Fully-Automated Code Generation for Efficient Computation of Sparse Matrix Permanents on GPUs
Deniz Elbek, Kamer Kaya
TL;DR
This work addresses the challenge of computing the permanent of sparse matrices on GPUs by introducing fully-automated code generation that tailors matrix-specific kernels to sparsity patterns. It presents two complementary techniques: a register-centric approach that stores per-row sums $x$ in registers via inclusion/exclusion kernels, and a hybrid memory approach that combines registers with global memory guided by matrix ordering and partitioning. The use of Gray-code structure and a recursive signed changed-bit sequence minimizes control divergence, while permanent ordering and partitioning optimize register usage. Experimental results show substantial speedups over CPU and prior GPU baselines on both synthetic and real-life sparse matrices, with CodeGen-Hybrid delivering up to ~$31\times$ (CPU) and ~ $8\times$ (GPU) improvements on synthetic data, and ~$24.9\times$ and ~$4.9\times$ on real-life data. The work demonstrates the practicality of matrix-specific GPU code generation for sparse permanents and outlines directions for multi-GPU scalability and smarter memory spill strategies.
Abstract
Registers are the fastest memory components within the GPU's complex memory hierarchy, accessed by names rather than addresses. They are managed entirely by the compiler through a process called register allocation, during which the compiler attempts to cache predictable data from thread-local memory into thread-private registers.
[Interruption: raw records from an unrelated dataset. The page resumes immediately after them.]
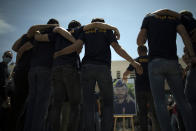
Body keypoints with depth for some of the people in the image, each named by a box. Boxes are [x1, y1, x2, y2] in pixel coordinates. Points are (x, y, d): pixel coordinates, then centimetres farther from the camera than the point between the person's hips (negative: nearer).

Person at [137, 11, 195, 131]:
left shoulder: (148, 18, 17)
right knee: (182, 100, 7)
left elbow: (140, 42, 9)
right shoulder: (174, 18, 22)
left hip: (156, 62, -2)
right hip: (173, 62, 3)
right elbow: (184, 34, 1)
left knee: (159, 101, -5)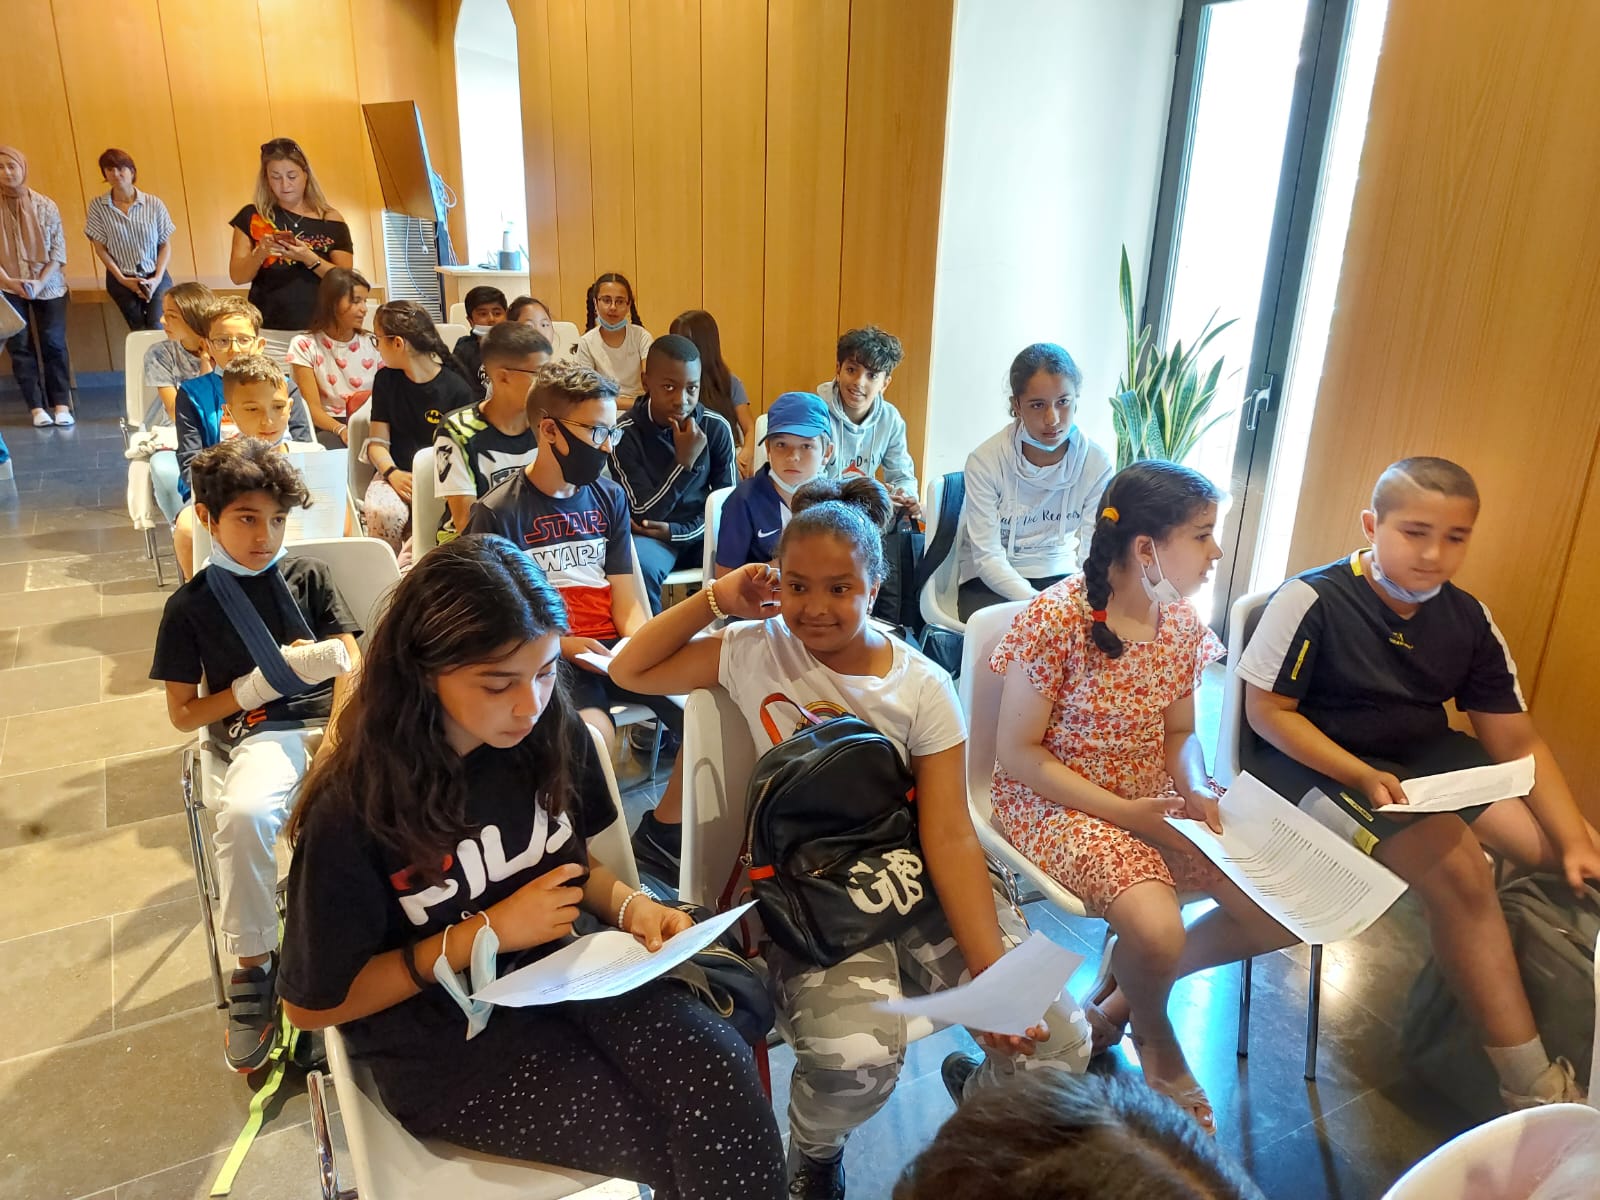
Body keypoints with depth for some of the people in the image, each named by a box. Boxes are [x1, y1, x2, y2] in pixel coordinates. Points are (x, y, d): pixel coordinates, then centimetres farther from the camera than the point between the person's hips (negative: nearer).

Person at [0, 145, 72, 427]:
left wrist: (40, 282, -14)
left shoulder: (45, 206, -2)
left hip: (48, 286, -1)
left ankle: (61, 404, 6)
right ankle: (37, 407, 3)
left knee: (54, 343, -1)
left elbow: (58, 251, -3)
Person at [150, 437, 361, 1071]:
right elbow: (183, 714, 11)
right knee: (243, 813, -35)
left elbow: (350, 663, 5)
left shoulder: (308, 575, 13)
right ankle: (253, 965, -14)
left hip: (335, 717, 1)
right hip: (262, 733, -1)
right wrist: (269, 680, -3)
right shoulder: (190, 605, 10)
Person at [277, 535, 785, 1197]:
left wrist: (627, 904, -10)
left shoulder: (551, 734, -7)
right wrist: (485, 933, -17)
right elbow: (313, 1003, -8)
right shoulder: (352, 810, -19)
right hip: (446, 1041, -3)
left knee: (720, 1069, -26)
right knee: (675, 1141, -20)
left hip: (563, 972, 4)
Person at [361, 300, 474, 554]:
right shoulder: (386, 379, 11)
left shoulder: (456, 388, -2)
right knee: (382, 511, -32)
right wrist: (393, 474, -13)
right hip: (396, 473, 3)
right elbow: (377, 442, 8)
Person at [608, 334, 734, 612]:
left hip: (700, 531, 3)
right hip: (650, 535, -2)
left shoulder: (717, 427, -6)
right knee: (639, 566, -35)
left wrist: (676, 531, -14)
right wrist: (684, 462, -26)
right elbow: (643, 514, -15)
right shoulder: (626, 433, -15)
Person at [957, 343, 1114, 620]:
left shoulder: (1096, 464, -8)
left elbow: (1093, 552, -9)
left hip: (1061, 578, 3)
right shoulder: (985, 461, -15)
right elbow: (987, 557, -16)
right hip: (991, 583, -2)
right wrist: (1035, 602, -31)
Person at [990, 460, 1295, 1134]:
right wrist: (1121, 812, -21)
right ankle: (1154, 1035, 10)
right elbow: (1017, 752, -16)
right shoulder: (1055, 618, -21)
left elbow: (1179, 732, 12)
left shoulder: (1182, 623, 1)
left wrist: (1196, 788, -11)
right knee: (1157, 930, -30)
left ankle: (1120, 992, 16)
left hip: (1153, 801, 7)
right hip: (1055, 803, -7)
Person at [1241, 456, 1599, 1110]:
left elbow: (1518, 742, 1)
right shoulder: (1310, 602, -19)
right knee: (1458, 871, -25)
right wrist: (1362, 777, -26)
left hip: (1430, 756, 8)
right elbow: (1266, 710, -16)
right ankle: (1532, 1084, -10)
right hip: (1319, 761, -7)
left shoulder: (1468, 619, 0)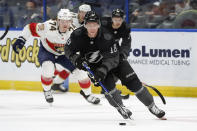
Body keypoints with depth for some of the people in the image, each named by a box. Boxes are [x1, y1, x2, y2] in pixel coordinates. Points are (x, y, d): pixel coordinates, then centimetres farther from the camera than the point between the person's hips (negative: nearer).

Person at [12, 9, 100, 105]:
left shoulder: (73, 31, -22)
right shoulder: (48, 27, -32)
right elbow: (31, 28, -20)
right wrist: (21, 39, -26)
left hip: (63, 55, 4)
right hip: (46, 52, -3)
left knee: (81, 70, -5)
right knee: (48, 67, -34)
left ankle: (88, 95, 19)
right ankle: (47, 91, -3)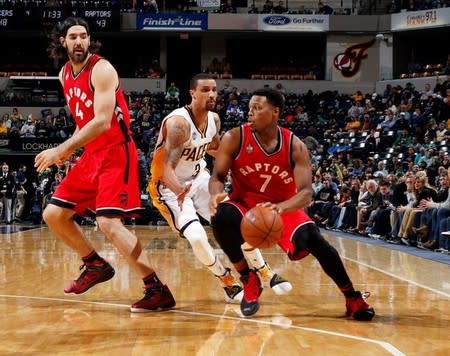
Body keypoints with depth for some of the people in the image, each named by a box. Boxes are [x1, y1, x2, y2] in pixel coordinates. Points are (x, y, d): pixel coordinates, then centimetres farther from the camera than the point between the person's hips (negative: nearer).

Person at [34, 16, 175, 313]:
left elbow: (102, 122, -26)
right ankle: (96, 266, 28)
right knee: (54, 215, 11)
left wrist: (62, 149, -28)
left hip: (115, 153, -9)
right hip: (91, 154, 9)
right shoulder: (65, 74, 10)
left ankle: (158, 291, -18)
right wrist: (70, 148, 7)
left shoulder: (101, 69, -16)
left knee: (109, 222, -22)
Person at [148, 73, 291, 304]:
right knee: (196, 236, -23)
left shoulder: (214, 119, -5)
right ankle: (227, 280, 1)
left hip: (198, 178, 7)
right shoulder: (178, 122, -29)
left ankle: (264, 272, 19)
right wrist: (179, 191, -56)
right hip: (170, 187, -7)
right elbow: (167, 168, -37)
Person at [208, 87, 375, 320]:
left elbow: (306, 192, -21)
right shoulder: (234, 139, -15)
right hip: (245, 206, 0)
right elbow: (217, 176, -11)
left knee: (312, 239, -26)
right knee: (221, 217, -33)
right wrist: (217, 194, -37)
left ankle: (352, 298, -8)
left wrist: (280, 207, -43)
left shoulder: (295, 146, -15)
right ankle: (248, 279, -11)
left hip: (284, 208, 0)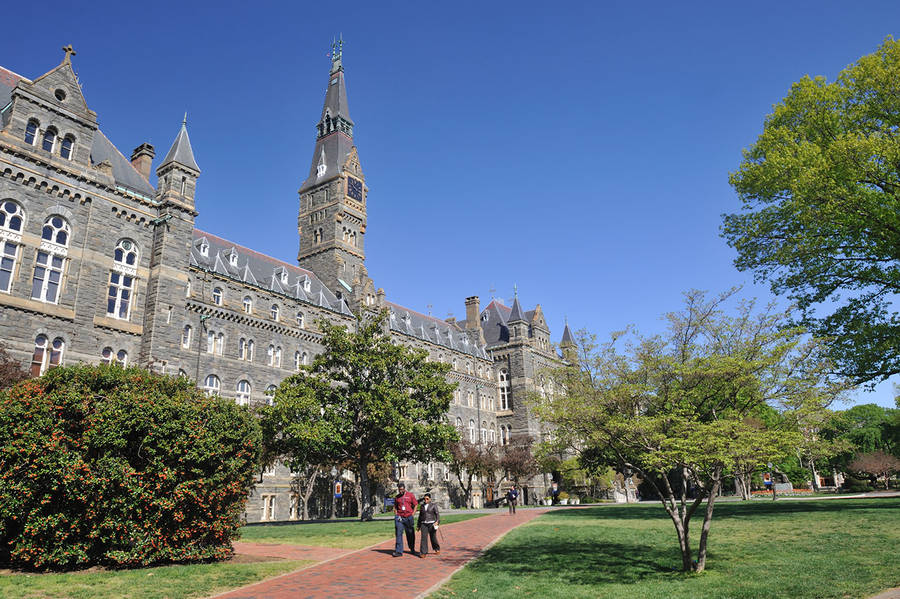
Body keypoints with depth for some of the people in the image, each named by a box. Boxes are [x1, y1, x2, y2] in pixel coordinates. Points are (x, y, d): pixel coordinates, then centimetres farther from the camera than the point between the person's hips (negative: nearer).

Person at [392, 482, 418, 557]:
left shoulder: (410, 495, 2)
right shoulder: (397, 497, 8)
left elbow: (415, 505, 6)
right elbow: (395, 507, 16)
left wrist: (412, 514, -2)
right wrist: (396, 515, 2)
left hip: (408, 518, -1)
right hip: (399, 517, 1)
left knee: (410, 534, 10)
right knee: (399, 534, -7)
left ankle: (412, 549, 28)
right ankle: (399, 551, -6)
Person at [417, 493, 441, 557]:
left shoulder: (433, 505, 0)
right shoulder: (422, 506, 11)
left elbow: (437, 514, -6)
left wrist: (437, 521, -21)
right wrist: (419, 525, 18)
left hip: (432, 523, -3)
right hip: (424, 524, 3)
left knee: (433, 538, 4)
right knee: (424, 538, -8)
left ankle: (437, 549, 26)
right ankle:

Computing the permanent of a sparse matrix poses a challenge for compilers, as optimizing this process is hindered by the unpredictable distribution of nonzero elements, which only become known at runtime. In this work, we employ fully-automated code generation to address this, producing highly optimized kernels tailored to the matrix's sparsity pattern. State-of-the-art permanent computation algorithms require each thread to store a private array, denoted x, of size n. We first propose a technique that fully stores these arrays in registers, with inclusion and exclusion kernels generated for each column. To minimize control divergence and reduce the number of unique kernels within a warp, we exploit the internal structure of Gray codes, which are also used in the state-of-the-art algorithm. Our second technique reduces register pressure by utilizing both registers and global memory and introduces a matrix ordering and partitioning strategy for greater efficiency. On synthetic matrices, this approach achieves a 31x speedup over state-of-the-art CPU implementations on 112 cores, and an 8x speedup compared to our traditional GPU implementation. For real-world matrices, these speedups are 24.9x and 4.9x.